Minitron-8B-Base

Minitron-8B-Base#

Introduction#

The released Minitron-8B-Base is a lightweight, efficient large language model developed by NVIDIA. It is designed for general-purpose text generation and reasoning tasks, and can be deployed with vLLM for online serving and evaluation on Ascend NPU hardware through vllm-ascend.

This document describes the main verification steps of the model, including supported features, environment preparation, single-node deployment, functional verification, and accuracy evaluation on the GSM8K benchmark.

Environment Preparation#

Model Weight#

Minitron-8B-Base(BF16 version): requires 1 Ascend 910B (with 1 x 64G NPUs). Download model weight

It is recommended to place the model weight in a shared cache directory, such as /root/.cache/ or a local model path like /data/vllm-workspace/models/Minitron-8B-Base.

Installation#

Minitron-8B-Base can be deployed with vllm-ascend in a compatible runtime environment.

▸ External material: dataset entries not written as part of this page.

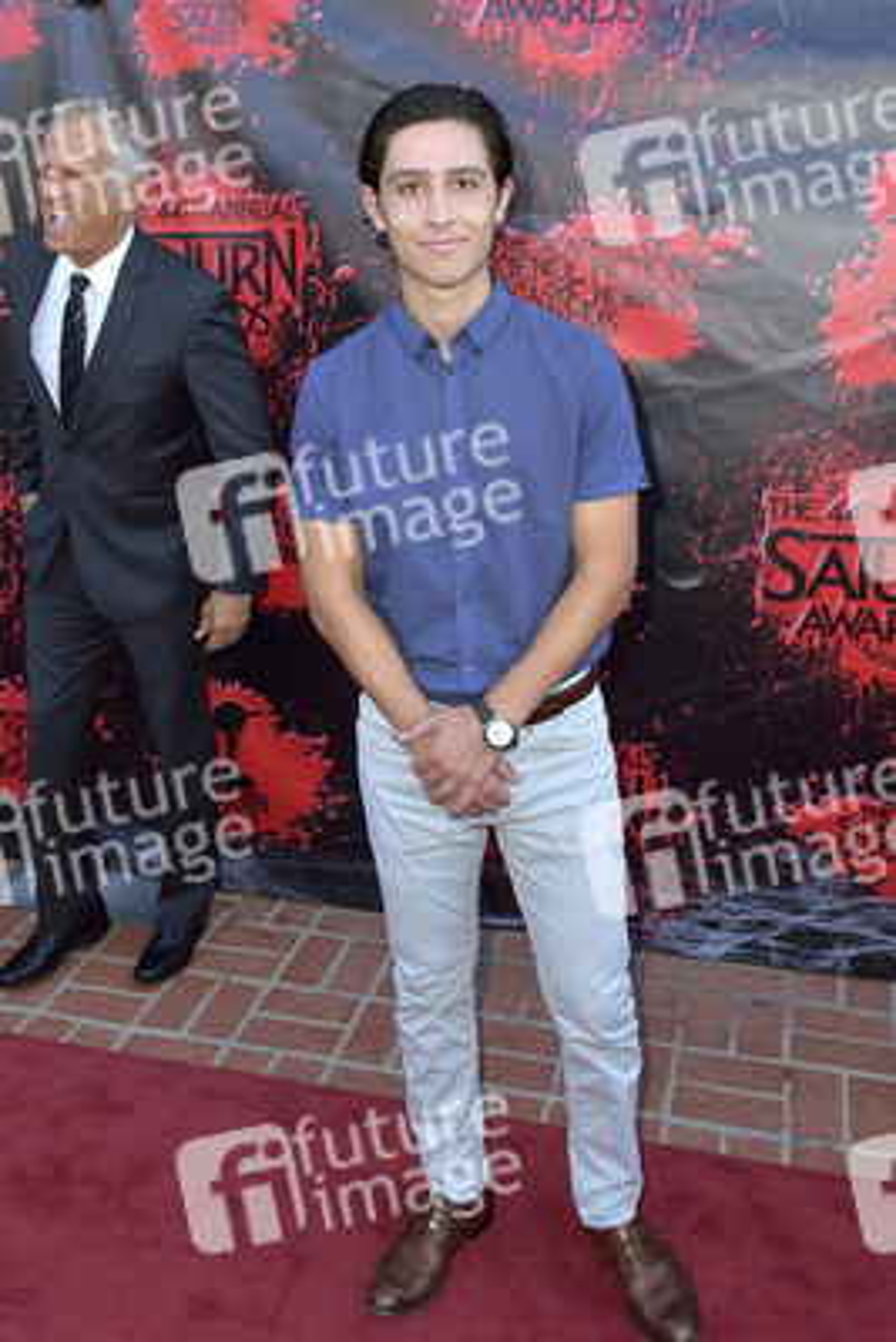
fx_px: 1156
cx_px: 448
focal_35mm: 31
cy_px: 671
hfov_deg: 42.4
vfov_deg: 60.3
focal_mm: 31
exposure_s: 1/250
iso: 250
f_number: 6.3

You can use the official docker image for deployment:

export IMAGE=quay.io/ascend/vllm-ascend:|vllm_ascend_version|
docker run --rm \
  --name vllm-ascend \
  --shm-size=1g \
  --device /dev/davinci0 \
  --device /dev/davinci_manager \
  --device /dev/devmm_svm \
  --device /dev/hisi_hdc \
  -v /usr/local/dcmi:/usr/local/dcmi \
  -v /usr/local/bin/npu-smi:/usr/local/bin/npu-smi \
  -v /usr/local/Ascend/driver/lib64/:/usr/local/Ascend/driver/lib64/ \
  -v /usr/local/Ascend/driver/version.info:/usr/local/Ascend/driver/version.info \
  -v /etc/ascend_install.info:/etc/ascend_install.info \
  -v /root/.cache:/root/.cache \
  -v /data/vllm-workspace/models:/data/vllm-workspace/models \
  -p 8000:8000 \
  -it $IMAGE bash

If you do not want to use the docker image, you can also build from source:

Install vllm-ascend from source, refer to installation.

Deployment#

Start the online serving service with the following command:

vllm serve "nv-community/Minitron-8B-Base" \
  --served-model-name minitron-8b-base \
  --tensor-parallel-size 1 \
  --max-model-len 4096 \
  --gpu-memory-utilization 0.9 \
  --enforce-eager \
  --port 8000

Functional Verification#

Once your server is started, you can query the model with a simple prompt:

curl http://localhost:8000/v1/completions \
  -H "Content-Type: application/json" \
  -d '{
    "model": "minitron-8b-base",
    "prompt": "Question: If a train travels 60 miles in 2 hours, what is its average speed in miles per hour?\nAnswer:",
    "max_tokens": 64,
    "temperature": 1.0
  }'

A valid response indicates that the model is deployed correctly and can generate text outputs.

Accuracy Evaluation#

The GSM8K dataset was used to evaluate the reasoning capability of Minitron-8B-Base.

The current evaluation setting is:

Dataset: gsm8k
Split: test
Number of samples: 1000
Few-shot setting: 5-shot
apply_chat_template: False
fewshot_as_multiturn: False

The current evaluation results are:

Category	Dataset	Metric	Result
Accuracy	gsm8k / test	Total Samples	1000
Accuracy	gsm8k / test	exact_match,strict-match	0.5436
Accuracy	gsm8k / test	exact_match,flexible-extract	0.5451

Remarks on Metrics#

exact_match,strict-match: Only predictions that strictly match the expected final-answer extraction format are counted as correct.
exact_match,flexible-extract: Predictions are evaluated with a more flexible answer extraction rule, which tolerates minor formatting differences as long as the final numeric answer is correct.

Performance#

Baseline Result#

Minitron-8B-Base can be deployed through vllm-ascend for online inference and benchmark evaluation.
Actual throughput and latency depend on hardware resources, prompt length, output length, concurrency, and runtime configuration.

Remarks#

This document focuses on functional verification and benchmark accuracy on GSM8K.
Further benchmarking is recommended for:

request latency
throughput under concurrency
long-context inference
memory utilization
stability under continuous serving workloads